Se extiende demasiado Clint Eastwood en una reflexión ya vieja, manida (no hay héroes, sólo personas normales en situaciones extraordinarias) y lo hace además dilatando la parte de su historia que, realmente, menos aporta y menos interesa: su tramo final, con esa voz en off que nos va relatando largamente las penurias de los protagonistas después de ser encumbrados como falsos herores.
Tras dos primeros tercios notables, Banderas de nuestros padres culmina su metraje con esa parte final demasiado anodina y sobradamente conocida. La reflexión en off del hijo de uno de los protagonistas resulta reiterativa y algo estanca.

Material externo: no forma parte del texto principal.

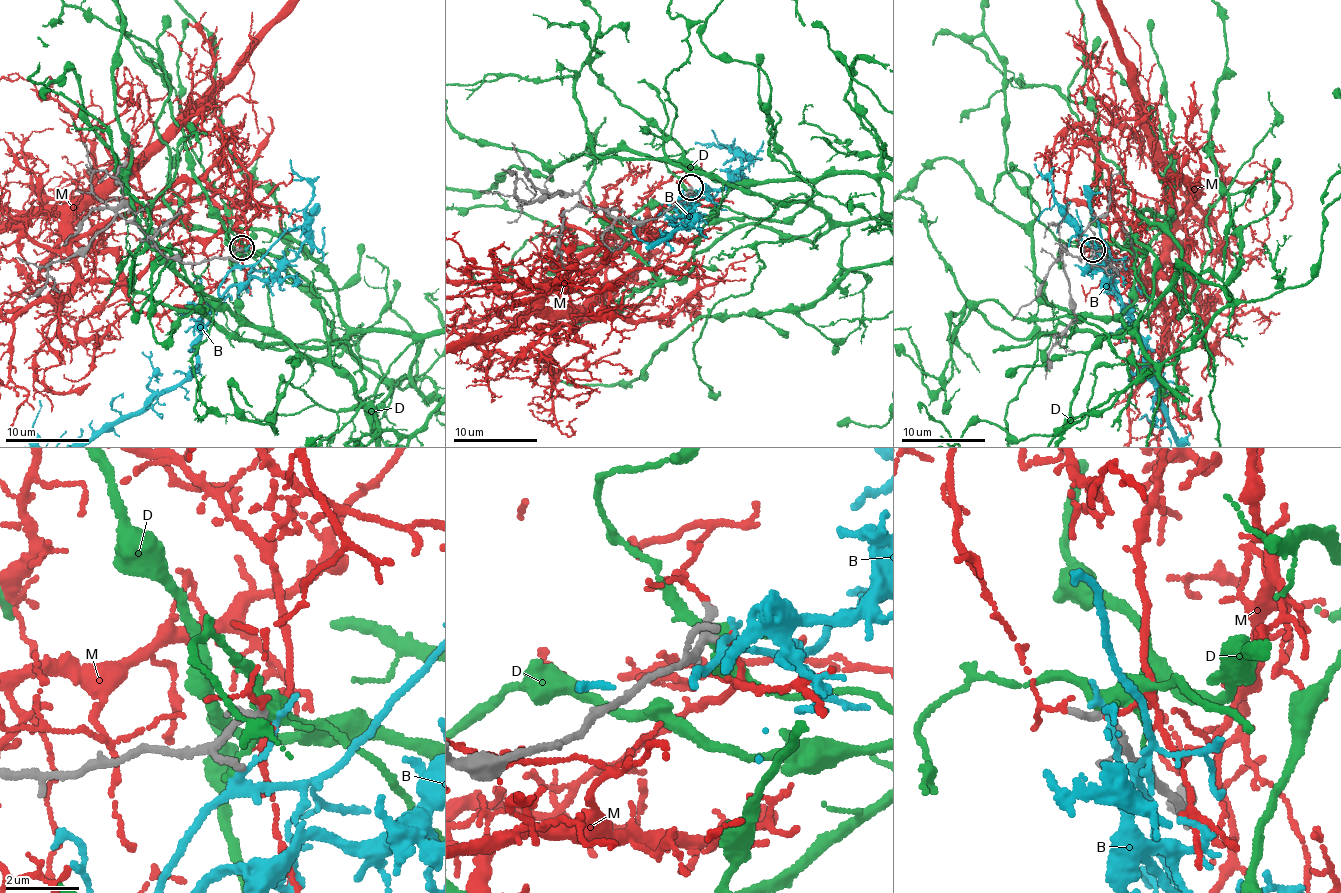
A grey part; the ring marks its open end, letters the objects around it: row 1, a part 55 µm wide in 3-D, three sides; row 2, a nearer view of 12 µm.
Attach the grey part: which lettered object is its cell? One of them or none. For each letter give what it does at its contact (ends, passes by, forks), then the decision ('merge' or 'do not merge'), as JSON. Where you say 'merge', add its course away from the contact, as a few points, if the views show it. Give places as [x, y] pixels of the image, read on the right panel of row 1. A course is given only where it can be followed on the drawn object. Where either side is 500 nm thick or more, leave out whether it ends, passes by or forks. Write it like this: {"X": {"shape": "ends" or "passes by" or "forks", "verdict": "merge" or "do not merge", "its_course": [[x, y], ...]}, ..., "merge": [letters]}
{"B": {"shape": "ends", "verdict": "do not merge"}, "D": {"shape": "forks", "verdict": "do not merge"}, "M": {"shape": "passes by", "verdict": "do not merge"}, "merge": []}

En cualquier caso, tampoco había construido hasta ahí Eastwood su mejor película, aunque sí un relato bélico interesante. Algunos de los breves flashbacks con los que va punteando la narración principal son pelín flojos, es cierto, pero el último de ellos, el que definitivamente nos encamina durante un tramo ya más desarrollado a la verdadera historia de la famosa bandera de Iwo Jima, justifica sobradamente la inclusión de los anteriores.
Y aunque ahora todos, hasta Clint, se apunten a la moda Salvar al soldado Ryan para filmar escenas bélicas (apenas sí hay color; frenética cámara en mano, cual narración en primera persona; montaje nervioso), por lo demás sí que deja ver su mano en el ritmo, en la paciencia, en el saber hacer previo a la batalla. Y también en los primeros dilemas morales de sus protagonistas cuando el país los elige como héroes del momento.
Una vez vista, no sólo confirma lo que uno ya esperaba de ella sino que, ante todo, me convence más aún de que la mejor película del díptico será la segunda: Cartas desde Iwo Jima.